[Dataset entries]
◇ ◇ ◇ ◇ ◇

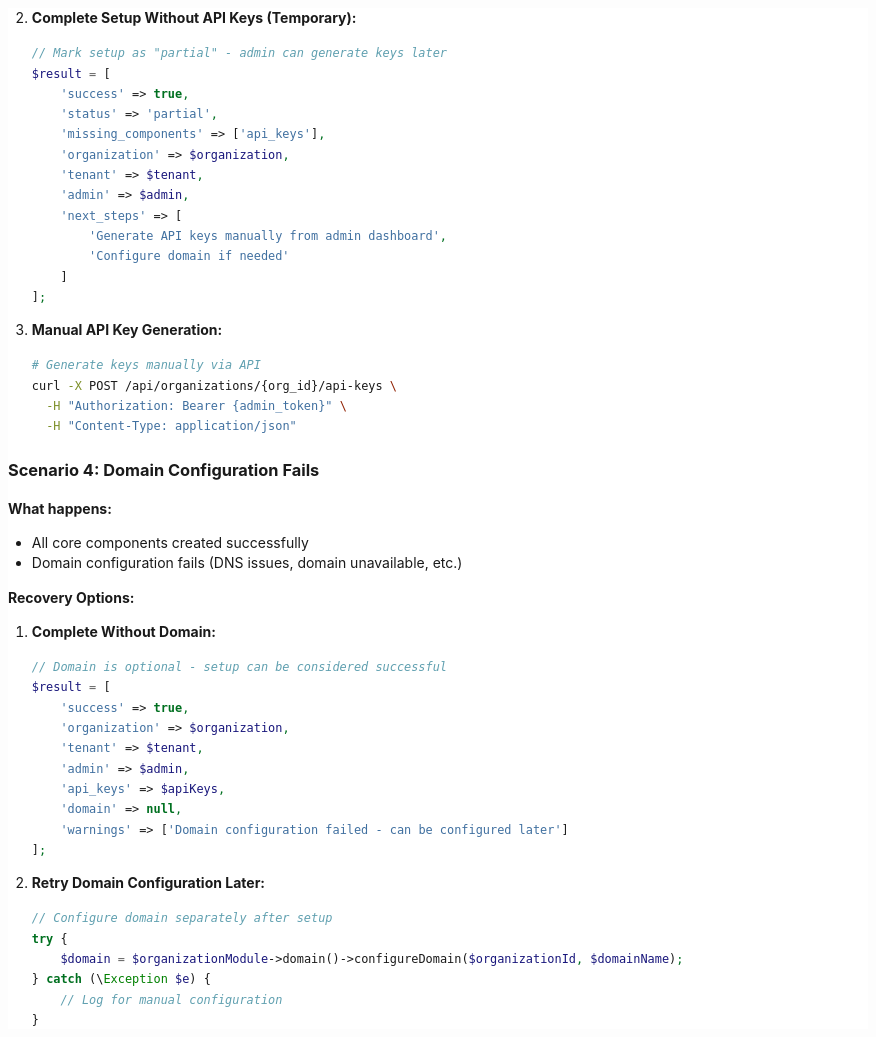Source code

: 2. **Complete Setup Without API Keys (Temporary):**
   ```php
   // Mark setup as "partial" - admin can generate keys later
   $result = [
       'success' => true,
       'status' => 'partial',
       'missing_components' => ['api_keys'],
       'organization' => $organization,
       'tenant' => $tenant,
       'admin' => $admin,
       'next_steps' => [
           'Generate API keys manually from admin dashboard',
           'Configure domain if needed'
       ]
   ];
   ```

3. **Manual API Key Generation:**
   ```bash
   # Generate keys manually via API
   curl -X POST /api/organizations/{org_id}/api-keys \
     -H "Authorization: Bearer {admin_token}" \
     -H "Content-Type: application/json"
   ```

### Scenario 4: Domain Configuration Fails

**What happens:**
- All core components created successfully
- Domain configuration fails (DNS issues, domain unavailable, etc.)

**Recovery Options:**

1. **Complete Without Domain:**
   ```php
   // Domain is optional - setup can be considered successful
   $result = [
       'success' => true,
       'organization' => $organization,
       'tenant' => $tenant,
       'admin' => $admin,
       'api_keys' => $apiKeys,
       'domain' => null,
       'warnings' => ['Domain configuration failed - can be configured later']
   ];
   ```

2. **Retry Domain Configuration Later:**
   ```php
   // Configure domain separately after setup
   try {
       $domain = $organizationModule->domain()->configureDomain($organizationId, $domainName);
   } catch (\Exception $e) {
       // Log for manual configuration
   }
   ```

◇ ◇ ◇ ◇ ◇

Activity: An exact reproduction of the data is needed, with no pictures included.

Result of the task:
Source code

: 2. **Complete Setup Without API Keys (Temporary):**
   ```php
   // Mark setup as "partial" - admin can generate keys later
   $result = [
       'success' => true,
       'status' => 'partial',
       'missing_components' => ['api_keys'],
       'organization' => $organization,
       'tenant' => $tenant,
       'admin' => $admin,
       'next_steps' => [
           'Generate API keys manually from admin dashboard',
           'Configure domain if needed'
       ]
   ];
   ```

3. **Manual API Key Generation:**
   ```bash
   # Generate keys manually via API
   curl -X POST /api/organizations/{org_id}/api-keys \
     -H "Authorization: Bearer {admin_token}" \
     -H "Content-Type: application/json"
   ```

### Scenario 4: Domain Configuration Fails

**What happens:**
- All core components created successfully
- Domain configuration fails (DNS issues, domain unavailable, etc.)

**Recovery Options:**

1. **Complete Without Domain:**
   ```php
   // Domain is optional - setup can be considered successful
   $result = [
       'success' => true,
       'organization' => $organization,
       'tenant' => $tenant,
       'admin' => $admin,
       'api_keys' => $apiKeys,
       'domain' => null,
       'warnings' => ['Domain configuration failed - can be configured later']
   ];
   ```

2. **Retry Domain Configuration Later:**
   ```php
   // Configure domain separately after setup
   try {
       $domain = $organizationModule->domain()->configureDomain($organizationId, $domainName);
   } catch (\Exception $e) {
       // Log for manual configuration
   }
   ```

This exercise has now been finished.